Optimizer 是在 Analyzer 生成 Resolved Logical Plan 后,进行优化的阶段。
有5条优化规则,这些规则都执行一次
消除查询别名,对应逻辑算子树中的 SubqueryAlias 节点。一般来讲,Subqueries 仅用于提供查询的视角范围信息,一旦 Analyzer 阶段结束,该节点就可以被删除,该优化规则直接将 SubqueryAlias 替换为其子节点。
如下SQL,子查询 alias 为 t,在 Analyzed Logical Plan 中,还有 SubqueryAlias t
节点。
explain extended select sum(len) from ( select c1,length(c1) len from t1 group by c1) t;
== Analyzed Logical Plan ==
sum(len): bigint
Aggregate [sum(len#56) AS sum(len)#64L]
+- SubqueryAlias t
+- Aggregate [c1#62], [c1#62, length(c1#62) AS len#56]
+- SubqueryAlias spark_catalog.test.t1
+- HiveTableRelation [`test`.`t1`, org.apache.hadoop.hive.serde2.lazy.LazySimpleSerDe, Data Cols: [c1#62], Partition Cols: []]
== Optimized Logical Plan ==
Aggregate [sum(len#56) AS sum(len)#64L]
+- Aggregate [c1#62], [length(c1#62) AS len#56]
+- HiveTableRelation [`test`.`t1`, org.apache.hadoop.hive.serde2.lazy.LazySimpleSerDe, Data Cols: [c1#62], Partition Cols: []]
ReplaceExpressions 表达式替换。
4个替换规则,如下所示。
case e: RuntimeReplaceable => e.child
case CountIf(predicate) => Count(new NullIf(predicate, Literal.FalseLiteral))
case BoolOr(arg) => Max(arg)
case BoolAnd(arg) => Min(arg)
RuntimeReplaceable 是一个 trait,有好多子类,用 child 节点把自己替换。如 Nvl 的child是 Coalesce(Seq(left, right))。那么优化的时候用 child 替换 nvl 。
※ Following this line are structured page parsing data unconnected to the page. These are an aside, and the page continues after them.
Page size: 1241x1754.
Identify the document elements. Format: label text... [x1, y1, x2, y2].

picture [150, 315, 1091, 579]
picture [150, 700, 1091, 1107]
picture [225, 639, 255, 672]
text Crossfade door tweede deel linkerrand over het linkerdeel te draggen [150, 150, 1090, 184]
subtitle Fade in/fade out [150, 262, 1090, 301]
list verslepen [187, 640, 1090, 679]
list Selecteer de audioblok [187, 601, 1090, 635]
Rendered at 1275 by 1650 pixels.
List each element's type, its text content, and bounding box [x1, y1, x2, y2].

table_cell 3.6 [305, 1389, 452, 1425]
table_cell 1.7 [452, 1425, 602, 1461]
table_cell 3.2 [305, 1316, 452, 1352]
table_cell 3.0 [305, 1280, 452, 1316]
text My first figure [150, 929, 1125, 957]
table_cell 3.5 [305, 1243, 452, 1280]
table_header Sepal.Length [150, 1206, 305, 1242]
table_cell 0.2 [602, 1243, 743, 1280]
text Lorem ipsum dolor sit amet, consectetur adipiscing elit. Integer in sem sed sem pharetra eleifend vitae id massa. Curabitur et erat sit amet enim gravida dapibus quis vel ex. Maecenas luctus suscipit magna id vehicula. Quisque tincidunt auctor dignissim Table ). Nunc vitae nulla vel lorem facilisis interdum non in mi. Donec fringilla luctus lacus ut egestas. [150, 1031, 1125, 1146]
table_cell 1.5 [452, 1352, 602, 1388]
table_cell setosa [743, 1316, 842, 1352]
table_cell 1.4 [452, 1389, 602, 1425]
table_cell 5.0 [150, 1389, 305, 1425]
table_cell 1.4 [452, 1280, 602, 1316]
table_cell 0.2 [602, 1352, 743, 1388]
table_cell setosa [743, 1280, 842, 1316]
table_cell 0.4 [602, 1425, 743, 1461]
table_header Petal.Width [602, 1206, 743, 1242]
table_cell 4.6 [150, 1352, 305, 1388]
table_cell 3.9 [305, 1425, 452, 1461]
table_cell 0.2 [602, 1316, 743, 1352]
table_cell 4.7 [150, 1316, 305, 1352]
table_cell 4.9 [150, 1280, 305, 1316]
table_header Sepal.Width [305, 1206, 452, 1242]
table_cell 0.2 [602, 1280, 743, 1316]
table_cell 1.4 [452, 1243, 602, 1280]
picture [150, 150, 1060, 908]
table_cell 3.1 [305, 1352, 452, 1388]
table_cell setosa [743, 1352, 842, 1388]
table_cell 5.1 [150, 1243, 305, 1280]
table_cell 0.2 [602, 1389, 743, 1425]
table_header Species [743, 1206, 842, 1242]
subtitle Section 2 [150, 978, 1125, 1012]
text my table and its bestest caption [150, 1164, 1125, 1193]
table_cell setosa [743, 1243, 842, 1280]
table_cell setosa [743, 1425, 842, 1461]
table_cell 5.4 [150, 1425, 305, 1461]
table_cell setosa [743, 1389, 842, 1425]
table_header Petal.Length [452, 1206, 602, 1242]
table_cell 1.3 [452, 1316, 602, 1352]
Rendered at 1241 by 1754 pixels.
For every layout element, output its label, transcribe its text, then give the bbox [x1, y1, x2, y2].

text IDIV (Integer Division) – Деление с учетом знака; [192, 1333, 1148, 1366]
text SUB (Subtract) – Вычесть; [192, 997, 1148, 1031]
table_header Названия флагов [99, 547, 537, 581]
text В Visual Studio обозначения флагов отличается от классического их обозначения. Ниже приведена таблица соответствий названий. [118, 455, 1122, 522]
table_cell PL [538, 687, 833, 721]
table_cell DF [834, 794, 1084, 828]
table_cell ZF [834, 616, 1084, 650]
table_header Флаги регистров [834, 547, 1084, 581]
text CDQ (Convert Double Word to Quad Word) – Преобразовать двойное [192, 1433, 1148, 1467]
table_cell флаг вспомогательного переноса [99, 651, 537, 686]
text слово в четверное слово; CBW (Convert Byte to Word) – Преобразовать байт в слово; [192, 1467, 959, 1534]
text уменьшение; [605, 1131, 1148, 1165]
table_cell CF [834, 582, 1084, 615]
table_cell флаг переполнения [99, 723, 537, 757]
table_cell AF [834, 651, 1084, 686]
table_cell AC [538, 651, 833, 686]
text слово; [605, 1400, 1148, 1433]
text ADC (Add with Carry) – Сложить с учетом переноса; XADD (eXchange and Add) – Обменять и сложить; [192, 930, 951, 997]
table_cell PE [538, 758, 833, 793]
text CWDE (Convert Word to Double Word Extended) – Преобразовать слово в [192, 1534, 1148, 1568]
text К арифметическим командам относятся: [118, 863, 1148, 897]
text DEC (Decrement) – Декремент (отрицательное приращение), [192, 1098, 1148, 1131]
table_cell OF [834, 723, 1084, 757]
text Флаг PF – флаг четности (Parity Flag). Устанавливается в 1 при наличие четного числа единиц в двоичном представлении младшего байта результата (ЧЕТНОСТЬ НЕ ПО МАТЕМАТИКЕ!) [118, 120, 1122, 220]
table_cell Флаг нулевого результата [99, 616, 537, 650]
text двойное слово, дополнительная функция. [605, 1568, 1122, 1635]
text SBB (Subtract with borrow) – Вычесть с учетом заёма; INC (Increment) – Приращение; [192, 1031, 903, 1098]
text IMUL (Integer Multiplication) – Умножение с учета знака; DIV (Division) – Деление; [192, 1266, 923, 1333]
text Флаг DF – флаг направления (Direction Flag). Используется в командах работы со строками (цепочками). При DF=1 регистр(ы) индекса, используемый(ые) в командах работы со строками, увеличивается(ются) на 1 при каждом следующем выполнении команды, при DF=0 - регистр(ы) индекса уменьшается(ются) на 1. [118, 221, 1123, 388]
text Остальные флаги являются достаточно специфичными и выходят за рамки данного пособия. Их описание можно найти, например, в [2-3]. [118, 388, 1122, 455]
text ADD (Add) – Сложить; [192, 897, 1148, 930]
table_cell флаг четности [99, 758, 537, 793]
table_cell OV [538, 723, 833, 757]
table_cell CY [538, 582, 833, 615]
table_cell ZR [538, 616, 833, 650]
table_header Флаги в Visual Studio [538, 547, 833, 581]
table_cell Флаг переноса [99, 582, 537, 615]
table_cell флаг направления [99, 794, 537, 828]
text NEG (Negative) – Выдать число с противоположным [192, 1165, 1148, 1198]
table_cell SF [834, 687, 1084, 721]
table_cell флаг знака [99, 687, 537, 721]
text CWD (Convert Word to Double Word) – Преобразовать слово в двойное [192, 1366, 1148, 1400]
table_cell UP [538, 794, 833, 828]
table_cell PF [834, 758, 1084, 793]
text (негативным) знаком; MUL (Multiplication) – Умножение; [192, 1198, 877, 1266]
case class Nvl(left: Expression, right: Expression, child: Expression) extends RuntimeReplaceable {
def this(left: Expression, right: Expression) = {
this(left, right, Coalesce(Seq(left, right)))
}
explain extended SELECT nvl(c1,c2) FROM VALUES ('v1', 'v12'), ('v2', 'v22'), ('v3', 'v32') AS tab(c1, c2);
输出结果
== Analyzed Logical Plan ==
nvl(c1, c2): string
Project [nvl(c1#85, c2#86) AS nvl(c1, c2)#87]
+- SubqueryAlias tab
+- LocalRelation [c1#85, c2#86]
== Optimized Logical Plan ==
LocalRelation [nvl(c1, c2)#87]
用max替换 bool_or.
explain extended SELECT bool_or(col) FROM
VALUES (true), (false), (false) AS tab(col);
输出结果
== Analyzed Logical Plan ==
bool_or(col): boolean
Aggregate [bool_or(col#101) AS bool_or(col)#103]
+- SubqueryAlias tab
+- LocalRelation [col#101]
== Optimized Logical Plan ==
Aggregate [max(col#101) AS bool_or(col)#103]
+- LocalRelation [col#101]
用 min 替换 bool_and.
explain extended SELECT bool_and(col) FROM
VALUES (true), (false), (false) AS tab(col);
输出结果:
== Analyzed Logical Plan ==
bool_and(col): boolean
Aggregate [bool_and(col#112) AS bool_and(col)#114]
+- SubqueryAlias tab
+- LocalRelation [col#112]
== Optimized Logical Plan ==
Aggregate [min(col#112) AS bool_and(col)#114]
+- LocalRelation [col#112]
计算当前时间相关的表达式,在同一条 SQL 中可能包含多个计算时间的表达式,如 CurentDate 和 CurrentTimestamp,保证同一个 SQL query 中多个表达式返回相同的值。
subQuery.transformAllExpressionsWithPruning(transformCondition) {
case cd: CurrentDate =>
Literal.create(DateTimeUtils.microsToDays(currentTimestampMicros, cd.zoneId), DateType)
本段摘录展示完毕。